__Directions for this task__: Copy out the records in full, word for word, without pictures.

__Supplied entries__:

=====

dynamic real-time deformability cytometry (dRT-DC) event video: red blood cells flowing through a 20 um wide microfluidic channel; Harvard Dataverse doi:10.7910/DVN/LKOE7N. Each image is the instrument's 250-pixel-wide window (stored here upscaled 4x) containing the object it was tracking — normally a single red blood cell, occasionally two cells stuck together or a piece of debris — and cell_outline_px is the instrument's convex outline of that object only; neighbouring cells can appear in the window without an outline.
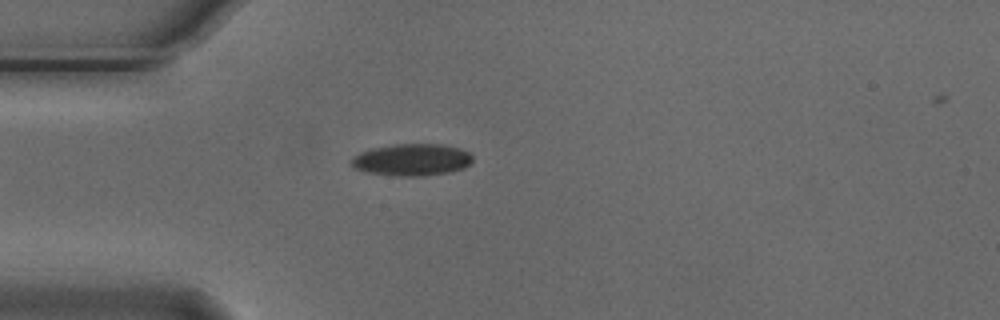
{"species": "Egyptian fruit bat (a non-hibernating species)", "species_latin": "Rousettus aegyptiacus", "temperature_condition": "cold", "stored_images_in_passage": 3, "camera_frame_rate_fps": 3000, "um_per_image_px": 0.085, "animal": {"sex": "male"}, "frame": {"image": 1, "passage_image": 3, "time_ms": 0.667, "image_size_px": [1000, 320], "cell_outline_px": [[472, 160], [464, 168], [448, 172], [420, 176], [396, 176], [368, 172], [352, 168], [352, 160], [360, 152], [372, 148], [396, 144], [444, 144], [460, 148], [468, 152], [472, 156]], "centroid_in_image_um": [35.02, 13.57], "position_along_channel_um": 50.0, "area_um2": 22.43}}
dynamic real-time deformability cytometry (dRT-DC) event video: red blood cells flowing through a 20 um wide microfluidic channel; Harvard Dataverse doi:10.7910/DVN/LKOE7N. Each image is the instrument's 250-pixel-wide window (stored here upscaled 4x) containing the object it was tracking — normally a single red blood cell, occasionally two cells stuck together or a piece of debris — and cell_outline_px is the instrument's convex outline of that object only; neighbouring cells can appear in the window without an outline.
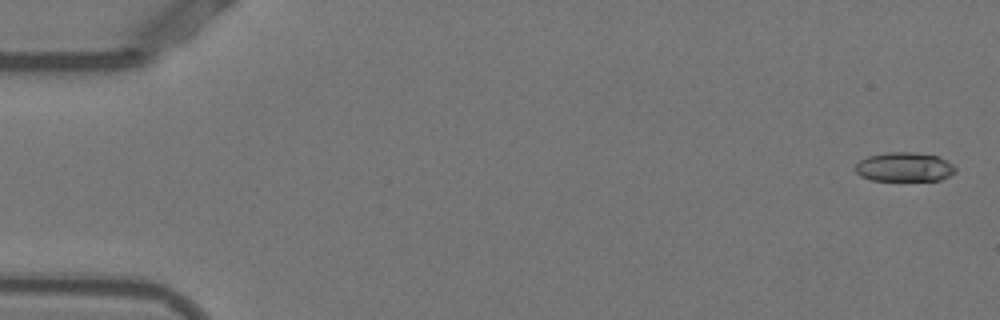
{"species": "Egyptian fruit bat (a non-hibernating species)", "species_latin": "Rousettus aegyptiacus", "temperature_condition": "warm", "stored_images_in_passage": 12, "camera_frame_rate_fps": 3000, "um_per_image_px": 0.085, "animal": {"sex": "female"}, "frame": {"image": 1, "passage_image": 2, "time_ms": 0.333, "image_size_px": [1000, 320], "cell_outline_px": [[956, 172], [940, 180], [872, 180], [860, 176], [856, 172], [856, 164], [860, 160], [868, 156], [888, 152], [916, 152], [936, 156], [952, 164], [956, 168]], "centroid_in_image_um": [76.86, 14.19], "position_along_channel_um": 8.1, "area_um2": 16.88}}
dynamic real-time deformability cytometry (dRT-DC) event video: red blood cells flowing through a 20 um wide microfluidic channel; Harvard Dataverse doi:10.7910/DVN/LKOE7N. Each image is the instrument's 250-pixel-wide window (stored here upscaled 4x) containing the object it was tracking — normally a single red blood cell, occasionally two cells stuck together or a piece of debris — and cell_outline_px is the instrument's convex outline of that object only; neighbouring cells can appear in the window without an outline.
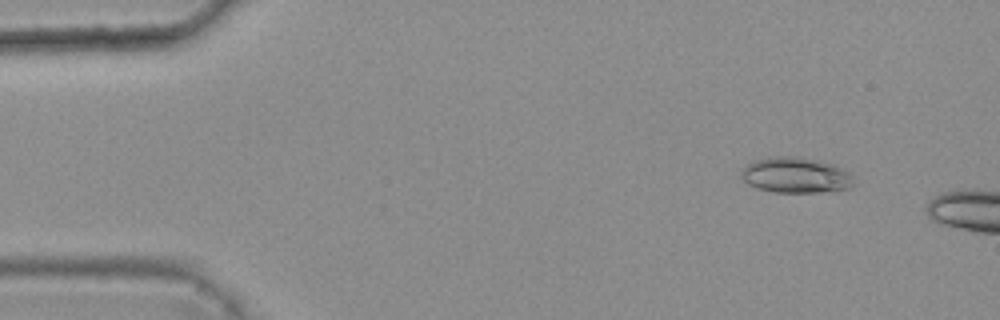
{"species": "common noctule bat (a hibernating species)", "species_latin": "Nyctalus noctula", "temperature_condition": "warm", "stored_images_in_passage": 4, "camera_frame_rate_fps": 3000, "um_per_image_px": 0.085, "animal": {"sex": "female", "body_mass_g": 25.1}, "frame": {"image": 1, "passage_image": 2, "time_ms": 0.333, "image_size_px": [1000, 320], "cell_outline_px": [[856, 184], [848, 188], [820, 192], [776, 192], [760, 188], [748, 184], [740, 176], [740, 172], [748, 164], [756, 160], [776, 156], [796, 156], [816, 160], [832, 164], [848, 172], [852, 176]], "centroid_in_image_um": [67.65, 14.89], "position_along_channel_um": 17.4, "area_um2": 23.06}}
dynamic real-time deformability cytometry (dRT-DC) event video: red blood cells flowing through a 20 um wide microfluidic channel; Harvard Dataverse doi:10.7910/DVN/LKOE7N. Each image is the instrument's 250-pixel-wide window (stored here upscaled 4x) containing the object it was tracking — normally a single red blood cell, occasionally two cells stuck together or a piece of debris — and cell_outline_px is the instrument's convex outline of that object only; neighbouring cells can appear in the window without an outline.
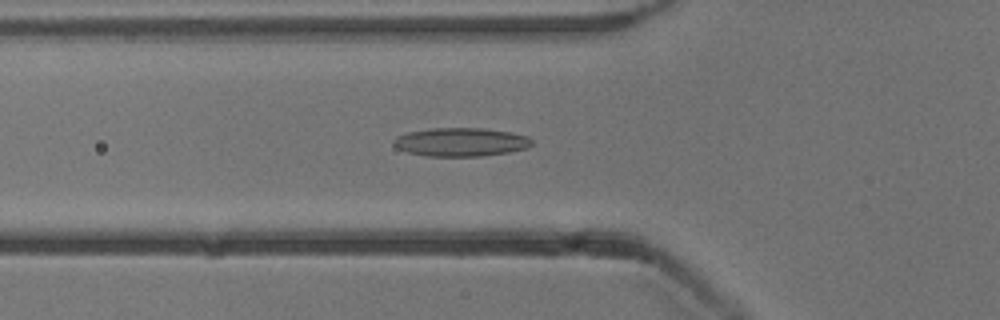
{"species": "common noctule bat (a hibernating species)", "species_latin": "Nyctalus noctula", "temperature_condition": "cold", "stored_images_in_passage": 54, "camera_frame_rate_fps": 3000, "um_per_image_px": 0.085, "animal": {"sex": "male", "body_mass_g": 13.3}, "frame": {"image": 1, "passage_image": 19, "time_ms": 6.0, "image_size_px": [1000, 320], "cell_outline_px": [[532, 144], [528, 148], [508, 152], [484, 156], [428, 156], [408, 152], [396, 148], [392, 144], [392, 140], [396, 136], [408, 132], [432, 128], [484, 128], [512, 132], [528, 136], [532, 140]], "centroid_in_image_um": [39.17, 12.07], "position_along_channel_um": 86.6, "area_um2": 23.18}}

=====

__Result for this exercise__:
dynamic real-time deformability cytometry (dRT-DC) event video: red blood cells flowing through a 20 um wide microfluidic channel; Harvard Dataverse doi:10.7910/DVN/LKOE7N. Each image is the instrument's 250-pixel-wide window (stored here upscaled 4x) containing the object it was tracking — normally a single red blood cell, occasionally two cells stuck together or a piece of debris — and cell_outline_px is the instrument's convex outline of that object only; neighbouring cells can appear in the window without an outline.
{"species": "Egyptian fruit bat (a non-hibernating species)", "species_latin": "Rousettus aegyptiacus", "temperature_condition": "cold", "stored_images_in_passage": 3, "camera_frame_rate_fps": 3000, "um_per_image_px": 0.085, "animal": {"sex": "male"}, "frame": {"image": 1, "passage_image": 3, "time_ms": 0.667, "image_size_px": [1000, 320], "cell_outline_px": [[472, 160], [464, 168], [448, 172], [420, 176], [396, 176], [368, 172], [352, 168], [352, 160], [360, 152], [372, 148], [396, 144], [444, 144], [460, 148], [468, 152], [472, 156]], "centroid_in_image_um": [35.02, 13.57], "position_along_channel_um": 50.0, "area_um2": 22.43}}
dynamic real-time deformability cytometry (dRT-DC) event video: red blood cells flowing through a 20 um wide microfluidic channel; Harvard Dataverse doi:10.7910/DVN/LKOE7N. Each image is the instrument's 250-pixel-wide window (stored here upscaled 4x) containing the object it was tracking — normally a single red blood cell, occasionally two cells stuck together or a piece of debris — and cell_outline_px is the instrument's convex outline of that object only; neighbouring cells can appear in the window without an outline.
{"species": "Egyptian fruit bat (a non-hibernating species)", "species_latin": "Rousettus aegyptiacus", "temperature_condition": "warm", "stored_images_in_passage": 12, "camera_frame_rate_fps": 3000, "um_per_image_px": 0.085, "animal": {"sex": "female"}, "frame": {"image": 1, "passage_image": 2, "time_ms": 0.333, "image_size_px": [1000, 320], "cell_outline_px": [[956, 172], [940, 180], [872, 180], [860, 176], [856, 172], [856, 164], [860, 160], [868, 156], [888, 152], [916, 152], [936, 156], [952, 164], [956, 168]], "centroid_in_image_um": [76.86, 14.19], "position_along_channel_um": 8.1, "area_um2": 16.88}}
dynamic real-time deformability cytometry (dRT-DC) event video: red blood cells flowing through a 20 um wide microfluidic channel; Harvard Dataverse doi:10.7910/DVN/LKOE7N. Each image is the instrument's 250-pixel-wide window (stored here upscaled 4x) containing the object it was tracking — normally a single red blood cell, occasionally two cells stuck together or a piece of debris — and cell_outline_px is the instrument's convex outline of that object only; neighbouring cells can appear in the window without an outline.
{"species": "common noctule bat (a hibernating species)", "species_latin": "Nyctalus noctula", "temperature_condition": "warm", "stored_images_in_passage": 4, "camera_frame_rate_fps": 3000, "um_per_image_px": 0.085, "animal": {"sex": "female", "body_mass_g": 25.1}, "frame": {"image": 1, "passage_image": 2, "time_ms": 0.333, "image_size_px": [1000, 320], "cell_outline_px": [[856, 184], [848, 188], [820, 192], [776, 192], [760, 188], [748, 184], [740, 176], [740, 172], [748, 164], [756, 160], [776, 156], [796, 156], [816, 160], [832, 164], [848, 172], [852, 176]], "centroid_in_image_um": [67.65, 14.89], "position_along_channel_um": 17.4, "area_um2": 23.06}}
dynamic real-time deformability cytometry (dRT-DC) event video: red blood cells flowing through a 20 um wide microfluidic channel; Harvard Dataverse doi:10.7910/DVN/LKOE7N. Each image is the instrument's 250-pixel-wide window (stored here upscaled 4x) containing the object it was tracking — normally a single red blood cell, occasionally two cells stuck together or a piece of debris — and cell_outline_px is the instrument's convex outline of that object only; neighbouring cells can appear in the window without an outline.
{"species": "common noctule bat (a hibernating species)", "species_latin": "Nyctalus noctula", "temperature_condition": "cold", "stored_images_in_passage": 54, "camera_frame_rate_fps": 3000, "um_per_image_px": 0.085, "animal": {"sex": "male", "body_mass_g": 13.3}, "frame": {"image": 1, "passage_image": 19, "time_ms": 6.0, "image_size_px": [1000, 320], "cell_outline_px": [[532, 144], [528, 148], [508, 152], [484, 156], [428, 156], [408, 152], [396, 148], [392, 144], [392, 140], [396, 136], [408, 132], [432, 128], [484, 128], [512, 132], [528, 136], [532, 140]], "centroid_in_image_um": [39.17, 12.07], "position_along_channel_um": 86.6, "area_um2": 23.18}}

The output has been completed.